Recommandation : excellent.

– « Koko-Di Koko-Da » de Johannes Nyholm. Avec Leif Edlund, Ylva  Gallon, Peter Belli…

 Quelques mois après la mort de leur enfant, Elin et Tobias partent camper dans la forêt dans l’espoir de surmonter la crise de leur couple. Mais, après une première nuit calme et apaisante, le cauchemar fait son entrée. Au petit matin, Elin est attaquée par des monstres sous les yeux d’un Tobias impuissant, qui va se voir bientôt condamné à revivre, en boucle, l’atrocité de cette aube…

Sous un aspect ludique et poétique (certaines séquences sont racontées en ombres chinoises), Koko-Di Koko-Da – un titre qui évoque le chant obsédant  et répétitif du coq – est un conte horrifique qui explore les cauchemars de la vie à deux, tels que les frustrations, les échecs et les lâchetés. La lumière blafarde qui le nimbe en accentue son côté onirique. Après ce film singulier, tendu et  haletant, à la mise en scène soignée et l’interprétation impeccable, il n’est pas sûr qu’on ait encore l’envie d’aller camper. En revanche, retourner au cinéma pour voir le prochain Johannes Nyholm, oui, c’est sûr !

Recommandation : excellent.

– « Little Joe » de Jessica Hausner- Avec Emily Beecham, Ben Wishaw…

 Phytogénéticienne spécialiste de la conception de nouvelles plantes dans  un laboratoire autrichien, Alice, mère célibataire ramène un jour chez elle à son fils une fleur de son cru, censée diffuser un parfum qui rend heureux, et qu’elle a appelée Little Joe. Au fur et à mesure que la plante grandit, Alice va s’apercevoir que cette fleur, rouge vermillon, n’est pas aussi inoffensive qu’elle le croyait…

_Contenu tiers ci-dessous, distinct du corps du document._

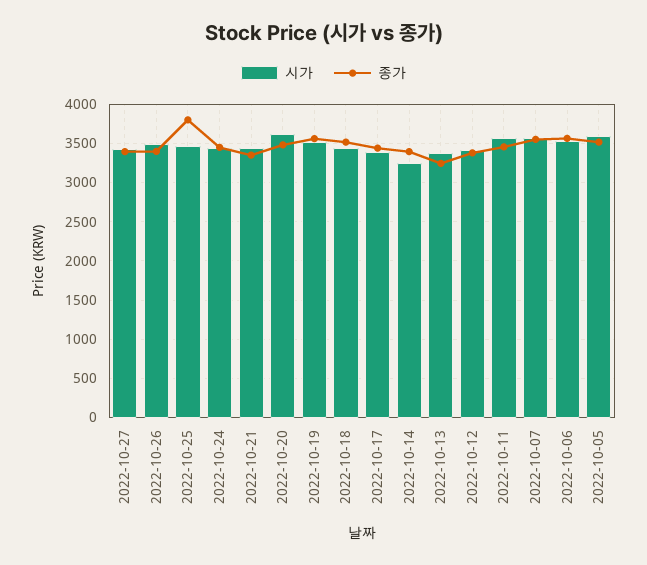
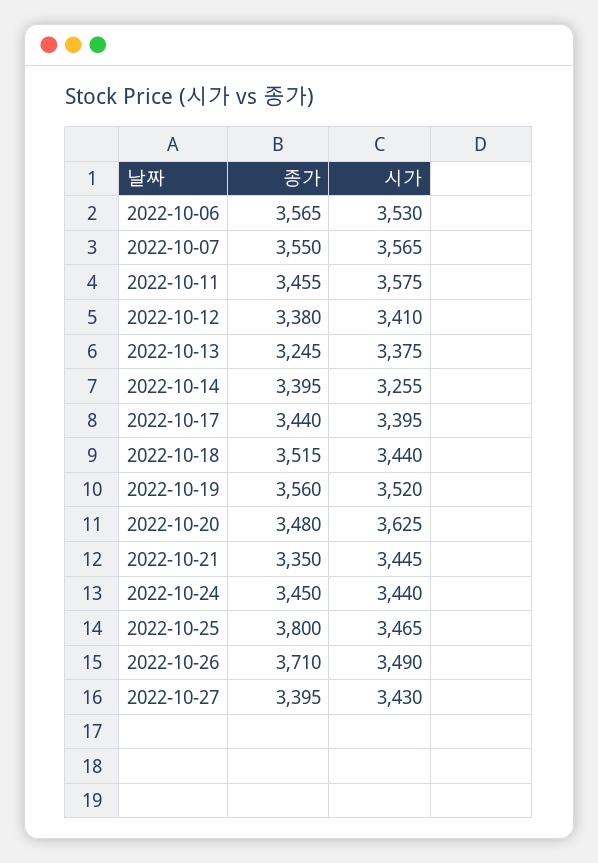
  {
    "시가": {
      "2022-10-27": 3430,
      "2022-10-26": 3490,
      "2022-10-25": 3465,
      "2022-10-24": 3440,
      "2022-10-21": 3445,
      "2022-10-20": 3625,
      "2022-10-19": 3520,
      "2022-10-18": 3440,
      "2022-10-17": 3395,
      "2022-10-14": 3255,
      "2022-10-13": 3375,
      "2022-10-12": 3410,
      "2022-10-11": 3575,
      "2022-10-07": 3565,
-     "2022-10-06": 3530,
+     "2022-10-06": 3530
-     "2022-10-05": 3600
    },
    "종가": {
      "2022-10-27": 3395,
-     "2022-10-26": 3400,
+     "2022-10-26": 3710,
      "2022-10-25": 3800,
      "2022-10-24": 3450,
      "2022-10-21": 3350,
      "2022-10-20": 3480,
      "2022-10-19": 3560,
      "2022-10-18": 3515,
      "2022-10-17": 3440,
      "2022-10-14": 3395,
      "2022-10-13": 3245,
      "2022-10-12": 3380,
      "2022-10-11": 3455,
      "2022-10-07": 3550,
-     "2022-10-06": 3565,
+     "2022-10-06": 3565
-     "2022-10-05": 3500
    }
  }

Connue pour ses films d’ “atmosphère” qui font peser une menace sur des personnages pris au piège (Hôtel, Amour fou), la cinéaste autrichienne continue à exploiter la veine qui lui a valu sa réputation. Dans le dérèglement progressif des personnages de Little Joe, on a par moments l’impression d’être dans un film de David Lynch. C’est assez fascinant. Dommage que sa mise en scène soit un peu trop froide et clinique. Mais ce défaut relatif est largement compensé par le fait qu’elle a engagée une actrice étonnante pour le rôle d’Alice, Emily Beecham, actrice  qui a d’ailleurs raflé le Prix d’interprétation à Cannes. Pour les amateurs de films d’anticipation.